La Banque centrale européenne a décidé aujourd’hui, 18 décembre, de maintenir inchangés les trois taux d’intérêt de référence : 2 pour cent sur les dépôts, 2,15 pour cent sur le refinancement principal et 2,40 pour cent sur les prêts marginaux. C’est la quatrième fois consécutive que l’institution bancaire basée à Francfort décide de ne pas modifier ses taux depuis juin dernier, après les avoir réduits de deux points de pourcentage à raison de huit baisses en un an.

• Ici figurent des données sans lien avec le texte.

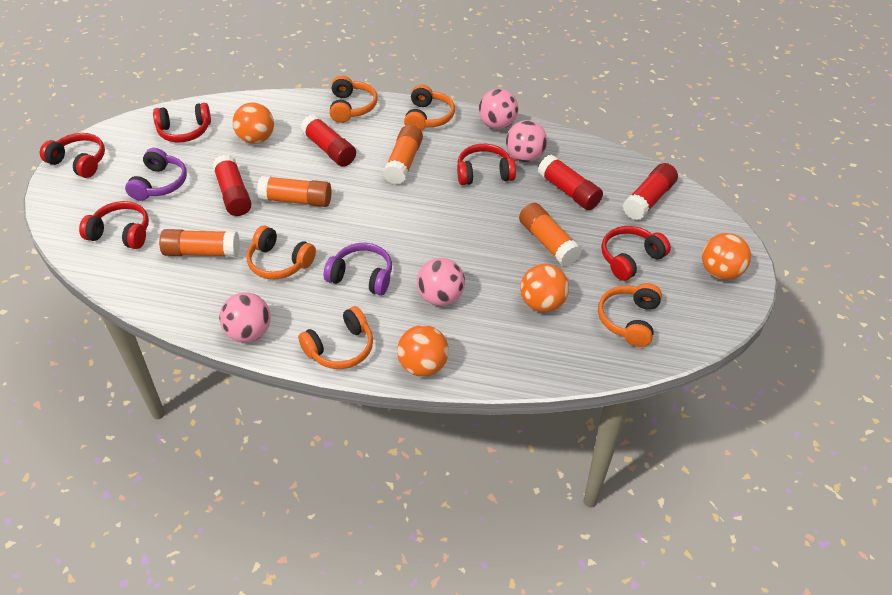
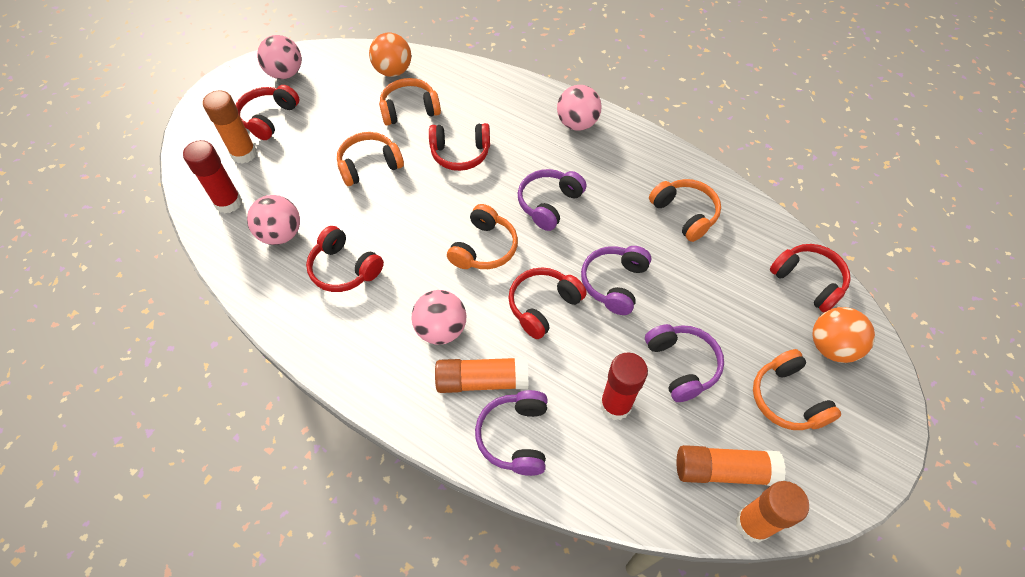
orange ball: 4 -> 2
purple headphones: 2 -> 4
red glue stick: 4 -> 2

La BCE relève ses estimations du PIB de la zone euro : +1,4% en 2025
La Banque centrale européenne a adopté une évaluation plus optimiste de l’économie de la zone euro, qui a fait preuve d’une bonne résilience face aux chocs commerciaux mondiaux. Face à cette résilience, l’institut de Francfort a revu à la hausse ses estimations de croissance pour la zone euro et a réaffirmé que l’inflation devrait se stabiliser à l’objectif de 2% à moyen terme. Une lecture qui, en fait, semble réduire la marge de manœuvre pour de nouvelles baisses de taux à court terme.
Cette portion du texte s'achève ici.